Saturday was St Patrick’s Day. And it was a great day for the Irish. Green-clad fans crammed into Irish pubs everywhere to watch their national rugby team play England in the final match of the Six Nations Rugby Championship.
Although Ireland had already clinched the championship the week before, England was desperate to redeem their reputation after two defeats in a row, and to deny Ireland the honour of winning a Grand Slam.
Kitty O’Shea’s, the Irish pub opposite the European Commission building in Brussels, was no exception. After the first European Studies Course session just down the road in the Schuman Salon, I walked into the pub just as a roar went up to celebrate the first of what would become three tries – and a convincing win.
Leaving at half-time to catch my train back to Amsterdam, I glanced at the EU buildings towering above the Schuman station in the heart of the European district. Would there even have been a European Union, or a Europe as we know it today, without a St Patrick? I mused.
Perhaps all Europeans ought to be grateful for the spiritual tidal wave that swept eastwards from what Patrick himself understood to be ‘the ends of the earth’: his adopted home of Ireland. For, as we had traced earlier that day during the study course, that tsunami had swept through Britain, across to what is now France, the Low Countries and Germany, and continued into Switzerland and over the Alps to northern Italy.
Few on Saturday would have raised their Guinness to the spiritual revolution Patrick’s mission sparked in AD432, transforming an island of pagans into ‘the island of saints and scholars’. But it’s worth taking a moment to reflect on what Europe might have looked like without the Christian Celtic influence that started with Patrick.
Scholarship
The title of Thomas Cahill’s popular book, How the Irish saved civilization, boldly claims that the conversion of the Irish had huge consequences for western society after the collapse of the Roman empire and the subsequent loss of classical knowledge.
The monastic communities the Celts established, first in Ireland, then Scotland, followed by England and across onto the continent, became centres of learning, culture and scholarship, and libraries were established where surviving manuscripts were painstakingly copied. Monasteries became the storehouses of the great works of western literature.
The Irish were the first to separate words on the printed page, invent lower case letters and devise paragraphs. They produced the magnificent Book of Kells, the Book of Durrow and many other masterpieces.

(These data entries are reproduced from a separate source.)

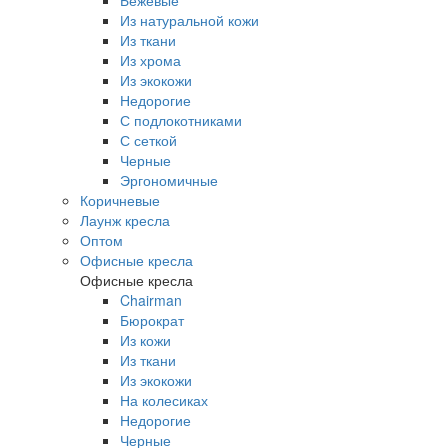
Бежевые
Из натуральной кожи
Из ткани
Из хрома
Из экокожи
Недорогие
С подлокотниками
С сеткой
Черные
Эргономичные
Коричневые
Лаунж кресла
Оптом
Офисные кресла
Офисные кресла
Chairman
Бюрократ
Из кожи
Из ткани
Из экокожи
На колесиках
Недорогие
Черные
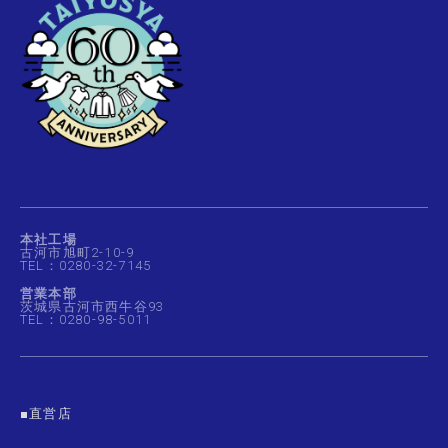
本社工場
古河市旭町2-10-9
TEL：0280-32-7145
営業本部
茨城県古河市西牛谷93
TEL：0280-98-5011
■直営店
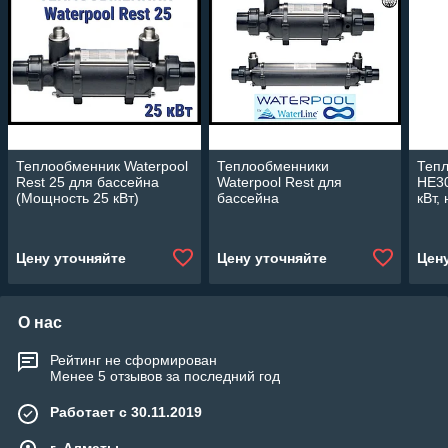
Теплообменник Waterpool
Теплообменники
Тепл
Rest 25 для бассейна
Waterpool Rest для
HE30
(Мощность 25 кВт)
бассейна
кВт,
Inco
Цену уточняйте
Цену уточняйте
Цен
О нас
Рейтинг не сформирован
Менее 5 отзывов за последний год
Работает с 30.11.2019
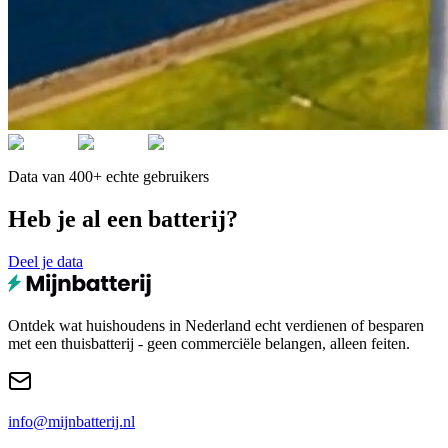
Data van 400+ echte gebruikers
Heb je al een batterij?
Deel je data
Ontdek wat huishoudens in Nederland echt verdienen of besparen
met een thuisbatterij - geen commerciële belangen, alleen feiten.
info@mijnbatterij.nl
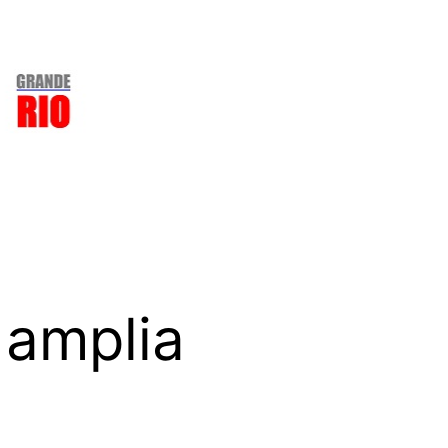
 amplia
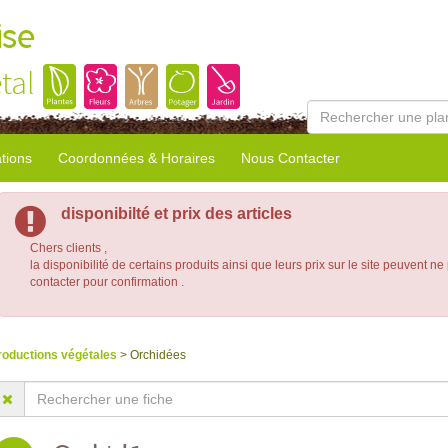
ise
tal
tions
Coordonnées & Horaires
Nous Contacter
disponibilté et prix des articles
Chers clients ,
la disponibilité de certains produits ainsi que leurs prix sur le site peuvent ne
contacter pour confirmation .
roductions végétales
> Orchidées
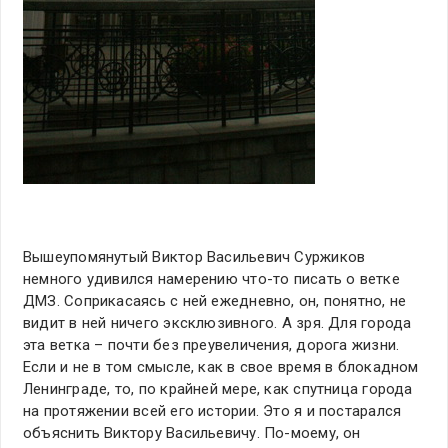
Вышеупомянутый Виктор Васильевич Суржиков
немного удивился намерению что-то писать о ветке
ДМЗ. Соприкасаясь с ней ежедневно, он, понятно, не
видит в ней ничего эксклюзивного. А зря. Для города
эта ветка – почти без преувеличения, дорога жизни.
Если и не в том смысле, как в свое время в блокадном
Ленинграде, то, по крайней мере, как спутница города
на протяжении всей его истории. Это я и постарался
объяснить Виктору Васильевичу. По-моему, он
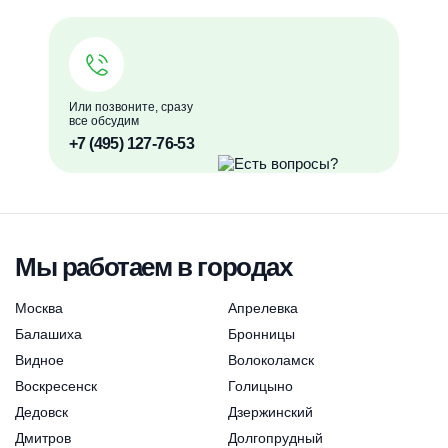
Или позвоните, сразу
все обсудим
+7 (495) 127-76-53
Мы работаем в городах
Москва
Апрелевка
Балашиха
Бронницы
Видное
Волоколамск
Воскресенск
Голицыно
Дедовск
Дзержинский
Дмитров
Долгопрудный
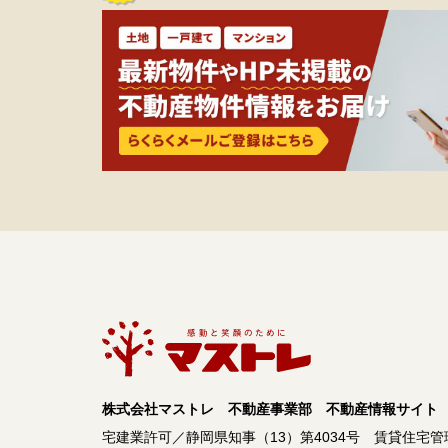
株式会社マストレ 不動産事業部 不動産情報サイト
宅建業許可／静岡県知事（13）第4034号
賃貸住宅管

Illustrations included cats, mice, birds and others animals in a playful, almost irreverent, sense of humour. Mixing Christian and Celtic motifs, the manuscripts unite the beauty of both cultures, reflecting Patrick’s genius to enhance rather than obliterate the pre-Christian culture.
Cahill points out that historians often focus on the classical or medieval periods but forget the vital Celtic link between the two: ‘Without the mission of the Irish monks, who single-handedly refounded European civilisation throughout the continent in the bays and valleys of their exile, the world that came after them would have been an entirely different one–a world without books. And our own world would never have come to be.’
Patrick’s bold mission to Ireland was followed by outreaches by Columba to Iona and the Scots; Aidan, Chad and others to Lindisfarne and the English; Columbanus and Gallus to France, Austria, Switzerland and Italy; and Magnus to southern Germany, to name a few. The mission momentum continued after the Celtic Church was assimilated into the Roman Church in the 7th century, with Willibrord reaching out to the Friesians and Boniface to the German Saxons.
(By the way, you can still join remaining sessions of the European Studies Course in both Amsterdam and Brussels.)
Shamrock
This summer, Romkje and I will again take a group of modern pilgrims on the Celtic Heritage Tour, June 30-July 12, tracing Patrick’s footsteps and learn more about the influence of the Irish Celts and others who shaped Ireland, Britain and Europe through their faith. (The tour is nearly full but we hope to offer it again in 2020 and the Continental Heritage Tour next year.)
Lastly, what’s with the green? You wouldn’t need to ask that if you had ever been to the Emerald Isle where the rainy climate keeps the vegetation lush. And there’s the three-leafed shamrock, the sacred plant of the druids proudly displayed on the rugby jerseys of the new Six Nations champions, and by which Patrick is supposed to have illustrated the concept of the Trinity.
Whether he actually did or not doesn’t matter to the Irish. So long as it’s a good story.